Matt & Jane
- Other names: Matt Tilley & Jane Hall for Breakfast
- Genre: Radio show
- Running time: 180 minutes
- Country of origin: Australia
- Language(s): English
- Home station: KIIS 101.1 Melbourne
- Hosted by: Matt Tilley Jane Hall Simon Baggs
- Produced by: Alex Day
- Executive producer(s): Alisson Longhurst
- Original release: 19 January – 4 December 2015
- Audio format: Stereo
- Website: KIIS 101.1

= Matt & Jane =

Matt & Jane was an Australian breakfast radio show with Matt Tilley and Jane Hall with anchor Simon Baggs.
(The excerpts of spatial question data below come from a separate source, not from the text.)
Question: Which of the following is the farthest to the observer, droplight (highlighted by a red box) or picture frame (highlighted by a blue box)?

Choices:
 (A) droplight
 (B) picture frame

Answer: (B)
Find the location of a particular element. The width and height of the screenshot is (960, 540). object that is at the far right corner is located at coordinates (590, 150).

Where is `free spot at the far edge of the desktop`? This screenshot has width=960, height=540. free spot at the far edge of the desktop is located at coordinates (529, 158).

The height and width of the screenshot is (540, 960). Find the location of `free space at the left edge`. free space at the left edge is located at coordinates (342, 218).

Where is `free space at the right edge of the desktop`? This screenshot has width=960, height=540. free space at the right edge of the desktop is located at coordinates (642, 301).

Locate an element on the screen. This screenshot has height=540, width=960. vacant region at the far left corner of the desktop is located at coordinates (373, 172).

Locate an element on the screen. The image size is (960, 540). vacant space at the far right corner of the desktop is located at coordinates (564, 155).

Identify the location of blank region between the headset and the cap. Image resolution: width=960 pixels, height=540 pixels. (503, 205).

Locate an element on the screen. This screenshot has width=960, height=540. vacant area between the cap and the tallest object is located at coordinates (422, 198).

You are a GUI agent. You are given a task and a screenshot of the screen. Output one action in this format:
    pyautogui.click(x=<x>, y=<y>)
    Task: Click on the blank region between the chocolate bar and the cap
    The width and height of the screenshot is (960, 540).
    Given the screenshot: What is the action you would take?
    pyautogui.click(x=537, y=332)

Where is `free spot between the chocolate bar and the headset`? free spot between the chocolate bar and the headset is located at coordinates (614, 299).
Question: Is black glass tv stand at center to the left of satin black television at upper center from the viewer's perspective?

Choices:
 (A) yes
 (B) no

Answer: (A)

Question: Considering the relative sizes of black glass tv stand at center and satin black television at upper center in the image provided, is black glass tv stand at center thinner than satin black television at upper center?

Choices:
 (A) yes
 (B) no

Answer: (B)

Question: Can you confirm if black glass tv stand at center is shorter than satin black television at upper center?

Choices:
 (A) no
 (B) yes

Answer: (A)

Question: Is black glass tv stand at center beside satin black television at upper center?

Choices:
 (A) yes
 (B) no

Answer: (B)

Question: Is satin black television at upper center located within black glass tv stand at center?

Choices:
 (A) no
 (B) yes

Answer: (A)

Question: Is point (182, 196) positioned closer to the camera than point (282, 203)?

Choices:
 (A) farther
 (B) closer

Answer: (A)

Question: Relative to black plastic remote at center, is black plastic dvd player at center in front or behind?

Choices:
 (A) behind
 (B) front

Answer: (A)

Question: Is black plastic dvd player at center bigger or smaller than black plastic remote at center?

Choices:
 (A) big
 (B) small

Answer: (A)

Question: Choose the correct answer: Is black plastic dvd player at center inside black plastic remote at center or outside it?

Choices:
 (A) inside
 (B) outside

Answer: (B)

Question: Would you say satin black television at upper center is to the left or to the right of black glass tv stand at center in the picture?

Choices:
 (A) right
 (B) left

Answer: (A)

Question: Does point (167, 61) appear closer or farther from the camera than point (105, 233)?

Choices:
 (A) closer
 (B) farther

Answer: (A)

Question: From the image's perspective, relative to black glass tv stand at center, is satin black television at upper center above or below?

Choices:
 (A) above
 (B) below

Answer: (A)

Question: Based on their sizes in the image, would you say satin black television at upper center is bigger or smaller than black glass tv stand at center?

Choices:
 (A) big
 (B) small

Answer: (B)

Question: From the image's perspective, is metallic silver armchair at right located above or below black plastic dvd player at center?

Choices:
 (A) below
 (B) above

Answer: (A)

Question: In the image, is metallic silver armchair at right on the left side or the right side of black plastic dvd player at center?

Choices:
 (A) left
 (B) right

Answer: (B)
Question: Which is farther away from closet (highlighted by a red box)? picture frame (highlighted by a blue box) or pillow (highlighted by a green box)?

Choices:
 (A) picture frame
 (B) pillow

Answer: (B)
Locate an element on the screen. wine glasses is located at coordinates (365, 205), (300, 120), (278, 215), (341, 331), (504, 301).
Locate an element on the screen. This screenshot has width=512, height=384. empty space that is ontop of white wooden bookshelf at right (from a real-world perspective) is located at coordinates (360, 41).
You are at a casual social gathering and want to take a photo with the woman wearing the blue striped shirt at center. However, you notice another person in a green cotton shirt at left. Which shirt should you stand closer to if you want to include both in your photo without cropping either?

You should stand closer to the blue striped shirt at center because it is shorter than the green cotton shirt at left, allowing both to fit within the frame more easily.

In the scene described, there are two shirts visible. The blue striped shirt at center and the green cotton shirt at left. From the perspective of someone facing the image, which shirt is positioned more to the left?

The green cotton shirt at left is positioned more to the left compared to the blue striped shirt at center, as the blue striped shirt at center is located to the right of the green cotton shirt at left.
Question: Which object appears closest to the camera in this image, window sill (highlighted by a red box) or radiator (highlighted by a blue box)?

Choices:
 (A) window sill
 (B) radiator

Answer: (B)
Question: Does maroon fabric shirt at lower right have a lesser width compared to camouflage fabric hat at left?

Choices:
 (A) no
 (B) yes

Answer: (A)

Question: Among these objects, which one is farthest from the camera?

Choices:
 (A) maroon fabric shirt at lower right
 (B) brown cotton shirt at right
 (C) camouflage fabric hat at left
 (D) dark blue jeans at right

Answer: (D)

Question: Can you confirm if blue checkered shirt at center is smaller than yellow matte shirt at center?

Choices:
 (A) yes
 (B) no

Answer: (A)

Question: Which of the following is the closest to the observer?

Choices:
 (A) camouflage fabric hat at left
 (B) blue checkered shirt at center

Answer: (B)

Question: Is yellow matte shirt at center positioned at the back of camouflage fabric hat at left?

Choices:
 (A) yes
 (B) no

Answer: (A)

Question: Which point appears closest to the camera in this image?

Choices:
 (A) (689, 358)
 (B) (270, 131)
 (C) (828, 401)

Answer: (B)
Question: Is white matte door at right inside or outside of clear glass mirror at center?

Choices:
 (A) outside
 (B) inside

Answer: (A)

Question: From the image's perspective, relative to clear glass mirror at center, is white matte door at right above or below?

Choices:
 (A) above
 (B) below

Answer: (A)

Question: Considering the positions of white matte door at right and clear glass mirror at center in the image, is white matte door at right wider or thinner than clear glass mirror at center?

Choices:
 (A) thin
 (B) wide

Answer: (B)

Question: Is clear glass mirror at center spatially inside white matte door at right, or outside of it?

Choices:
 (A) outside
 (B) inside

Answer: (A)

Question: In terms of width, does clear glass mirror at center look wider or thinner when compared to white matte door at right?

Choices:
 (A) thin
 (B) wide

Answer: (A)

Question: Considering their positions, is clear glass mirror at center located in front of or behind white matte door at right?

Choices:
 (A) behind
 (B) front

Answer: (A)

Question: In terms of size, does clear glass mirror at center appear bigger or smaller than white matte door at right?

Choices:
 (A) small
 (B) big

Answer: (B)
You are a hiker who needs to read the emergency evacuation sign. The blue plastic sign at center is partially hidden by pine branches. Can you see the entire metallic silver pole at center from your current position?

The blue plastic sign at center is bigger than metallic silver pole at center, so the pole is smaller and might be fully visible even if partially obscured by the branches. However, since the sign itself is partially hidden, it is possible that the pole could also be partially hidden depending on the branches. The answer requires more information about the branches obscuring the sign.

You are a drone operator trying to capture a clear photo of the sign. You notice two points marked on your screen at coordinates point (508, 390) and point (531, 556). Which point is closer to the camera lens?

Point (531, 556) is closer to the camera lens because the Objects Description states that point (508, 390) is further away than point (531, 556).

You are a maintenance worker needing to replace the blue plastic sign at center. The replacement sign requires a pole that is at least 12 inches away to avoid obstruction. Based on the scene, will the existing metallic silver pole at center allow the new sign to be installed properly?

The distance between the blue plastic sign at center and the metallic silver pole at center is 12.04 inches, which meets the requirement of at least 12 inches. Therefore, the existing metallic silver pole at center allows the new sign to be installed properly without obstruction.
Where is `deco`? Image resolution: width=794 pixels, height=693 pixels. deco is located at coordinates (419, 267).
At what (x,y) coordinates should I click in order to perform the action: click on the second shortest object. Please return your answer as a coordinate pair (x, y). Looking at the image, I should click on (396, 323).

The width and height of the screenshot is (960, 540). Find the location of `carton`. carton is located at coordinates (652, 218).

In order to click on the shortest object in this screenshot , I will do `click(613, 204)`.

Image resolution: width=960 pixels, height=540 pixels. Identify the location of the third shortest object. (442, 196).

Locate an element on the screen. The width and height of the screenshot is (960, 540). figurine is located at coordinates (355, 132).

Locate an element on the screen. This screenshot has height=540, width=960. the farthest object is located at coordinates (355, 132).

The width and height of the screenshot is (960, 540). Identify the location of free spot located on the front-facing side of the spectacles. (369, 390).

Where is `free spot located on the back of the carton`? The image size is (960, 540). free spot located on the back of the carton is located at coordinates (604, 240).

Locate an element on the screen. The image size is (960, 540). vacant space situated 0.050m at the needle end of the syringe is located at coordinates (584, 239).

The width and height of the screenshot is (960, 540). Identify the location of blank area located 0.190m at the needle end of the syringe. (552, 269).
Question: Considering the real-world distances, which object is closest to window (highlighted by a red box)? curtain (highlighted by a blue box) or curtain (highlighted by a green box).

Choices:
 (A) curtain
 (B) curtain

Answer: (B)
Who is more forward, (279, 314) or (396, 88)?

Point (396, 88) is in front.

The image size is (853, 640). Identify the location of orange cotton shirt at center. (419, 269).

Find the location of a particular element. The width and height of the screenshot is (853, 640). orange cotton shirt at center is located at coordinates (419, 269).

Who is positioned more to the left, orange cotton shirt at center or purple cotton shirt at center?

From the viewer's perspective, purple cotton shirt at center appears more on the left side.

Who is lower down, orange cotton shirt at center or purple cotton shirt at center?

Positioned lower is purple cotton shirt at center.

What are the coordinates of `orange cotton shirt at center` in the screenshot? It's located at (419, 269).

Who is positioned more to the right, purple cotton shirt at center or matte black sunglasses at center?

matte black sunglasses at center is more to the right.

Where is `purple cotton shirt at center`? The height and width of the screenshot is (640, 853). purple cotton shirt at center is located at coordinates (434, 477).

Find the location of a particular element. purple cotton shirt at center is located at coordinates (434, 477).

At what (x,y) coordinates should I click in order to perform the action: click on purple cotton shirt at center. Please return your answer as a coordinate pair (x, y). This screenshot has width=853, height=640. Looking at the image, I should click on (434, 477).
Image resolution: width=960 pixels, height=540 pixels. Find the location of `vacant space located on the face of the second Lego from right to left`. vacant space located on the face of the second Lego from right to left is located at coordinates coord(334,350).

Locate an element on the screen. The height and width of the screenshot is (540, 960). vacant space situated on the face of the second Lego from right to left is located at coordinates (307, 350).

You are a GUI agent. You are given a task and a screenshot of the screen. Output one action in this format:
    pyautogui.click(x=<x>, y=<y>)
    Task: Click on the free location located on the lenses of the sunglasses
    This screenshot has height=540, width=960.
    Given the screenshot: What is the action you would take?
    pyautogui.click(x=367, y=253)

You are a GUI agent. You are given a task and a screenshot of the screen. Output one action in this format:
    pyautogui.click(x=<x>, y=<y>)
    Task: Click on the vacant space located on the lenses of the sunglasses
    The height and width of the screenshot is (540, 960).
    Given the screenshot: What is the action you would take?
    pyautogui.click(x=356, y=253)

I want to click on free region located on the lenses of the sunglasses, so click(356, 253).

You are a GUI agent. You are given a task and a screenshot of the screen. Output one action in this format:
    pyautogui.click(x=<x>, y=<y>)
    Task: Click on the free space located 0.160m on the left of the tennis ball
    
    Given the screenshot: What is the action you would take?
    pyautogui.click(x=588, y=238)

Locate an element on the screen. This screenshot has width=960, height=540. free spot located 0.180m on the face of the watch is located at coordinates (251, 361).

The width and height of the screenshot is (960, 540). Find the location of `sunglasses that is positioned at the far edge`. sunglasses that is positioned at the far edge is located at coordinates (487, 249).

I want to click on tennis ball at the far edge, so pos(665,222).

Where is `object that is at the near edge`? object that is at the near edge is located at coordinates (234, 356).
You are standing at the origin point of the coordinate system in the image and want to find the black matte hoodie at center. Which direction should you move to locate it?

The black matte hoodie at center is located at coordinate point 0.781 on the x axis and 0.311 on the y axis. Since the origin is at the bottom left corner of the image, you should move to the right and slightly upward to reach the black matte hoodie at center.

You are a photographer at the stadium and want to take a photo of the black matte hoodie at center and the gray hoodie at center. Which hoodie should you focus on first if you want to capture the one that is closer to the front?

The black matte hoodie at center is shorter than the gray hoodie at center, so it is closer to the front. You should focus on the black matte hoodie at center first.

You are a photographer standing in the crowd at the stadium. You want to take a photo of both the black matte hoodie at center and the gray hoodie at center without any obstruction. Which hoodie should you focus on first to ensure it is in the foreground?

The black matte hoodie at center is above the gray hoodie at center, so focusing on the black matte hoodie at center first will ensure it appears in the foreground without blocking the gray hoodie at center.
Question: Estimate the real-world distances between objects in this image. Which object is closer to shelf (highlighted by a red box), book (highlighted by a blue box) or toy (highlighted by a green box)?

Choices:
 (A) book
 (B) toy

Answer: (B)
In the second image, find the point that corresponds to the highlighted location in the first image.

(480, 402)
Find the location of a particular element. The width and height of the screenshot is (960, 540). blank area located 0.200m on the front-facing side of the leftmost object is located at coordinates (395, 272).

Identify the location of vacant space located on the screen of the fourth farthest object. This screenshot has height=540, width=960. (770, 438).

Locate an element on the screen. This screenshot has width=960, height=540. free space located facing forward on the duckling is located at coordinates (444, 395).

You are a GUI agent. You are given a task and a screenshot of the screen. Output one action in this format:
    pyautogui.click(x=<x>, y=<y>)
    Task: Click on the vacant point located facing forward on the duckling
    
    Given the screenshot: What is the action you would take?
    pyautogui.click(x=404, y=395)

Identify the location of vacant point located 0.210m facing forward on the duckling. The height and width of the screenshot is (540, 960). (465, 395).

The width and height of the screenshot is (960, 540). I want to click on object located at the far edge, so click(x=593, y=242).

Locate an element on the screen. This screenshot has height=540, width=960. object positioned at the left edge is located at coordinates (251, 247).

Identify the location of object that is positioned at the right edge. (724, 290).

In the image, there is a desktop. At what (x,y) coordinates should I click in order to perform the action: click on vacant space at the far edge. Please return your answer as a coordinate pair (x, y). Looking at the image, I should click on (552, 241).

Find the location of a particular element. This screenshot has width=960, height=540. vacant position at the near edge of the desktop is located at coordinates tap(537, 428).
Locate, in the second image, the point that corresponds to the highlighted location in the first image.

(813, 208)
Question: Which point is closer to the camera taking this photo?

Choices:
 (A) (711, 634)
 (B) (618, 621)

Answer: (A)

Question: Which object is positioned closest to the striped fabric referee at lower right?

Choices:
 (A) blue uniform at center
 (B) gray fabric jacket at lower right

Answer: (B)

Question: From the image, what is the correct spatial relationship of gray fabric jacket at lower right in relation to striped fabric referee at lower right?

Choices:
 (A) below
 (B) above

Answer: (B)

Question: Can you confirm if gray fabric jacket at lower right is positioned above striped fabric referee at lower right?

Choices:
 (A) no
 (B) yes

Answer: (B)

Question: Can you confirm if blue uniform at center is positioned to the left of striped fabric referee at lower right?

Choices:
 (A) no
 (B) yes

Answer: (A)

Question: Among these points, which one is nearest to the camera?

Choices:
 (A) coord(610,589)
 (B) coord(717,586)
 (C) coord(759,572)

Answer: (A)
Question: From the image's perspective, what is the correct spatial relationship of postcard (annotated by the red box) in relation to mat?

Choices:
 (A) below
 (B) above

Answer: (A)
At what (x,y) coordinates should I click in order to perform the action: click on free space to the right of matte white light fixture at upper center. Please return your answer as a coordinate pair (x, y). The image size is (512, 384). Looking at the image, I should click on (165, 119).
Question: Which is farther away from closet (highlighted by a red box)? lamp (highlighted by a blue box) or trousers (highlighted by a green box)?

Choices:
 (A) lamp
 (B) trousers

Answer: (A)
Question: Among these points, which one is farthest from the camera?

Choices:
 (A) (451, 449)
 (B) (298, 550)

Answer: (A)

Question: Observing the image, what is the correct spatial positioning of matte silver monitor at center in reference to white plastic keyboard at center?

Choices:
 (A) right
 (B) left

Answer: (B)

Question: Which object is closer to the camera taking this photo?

The show aired weekdays between 6 am and 9 am on KIIS 101.1 in Melbourne. The show commenced on 19 January 2015 and finished on 4 December 2015. News, sport, weather and traffic updates were presented by Krystal Keller, and Tommy Jackett was announced as the show's Digital Content Producer.

==History==
In November 2014, Australian Radio Network announced that Mix 101.1 would be rebranded as KIIS 101.1 on 19 January 2015 with a new breakfast show including Matt Tilley and Jane Hall. The new breakfast show replaced Chrissie & Jane which featured Chrissie Swan and Jane Hall. Matt Tilley had previously hosted The Matt & Jo Show on Fox FM and The One Percenters on Triple M.

In October 2015, Jane Hall announced that she would be leaving the station at the end of the year to return to acting. Meshel Laurie was announced as Hall's replacement, with the show renamed Matt & Meshel.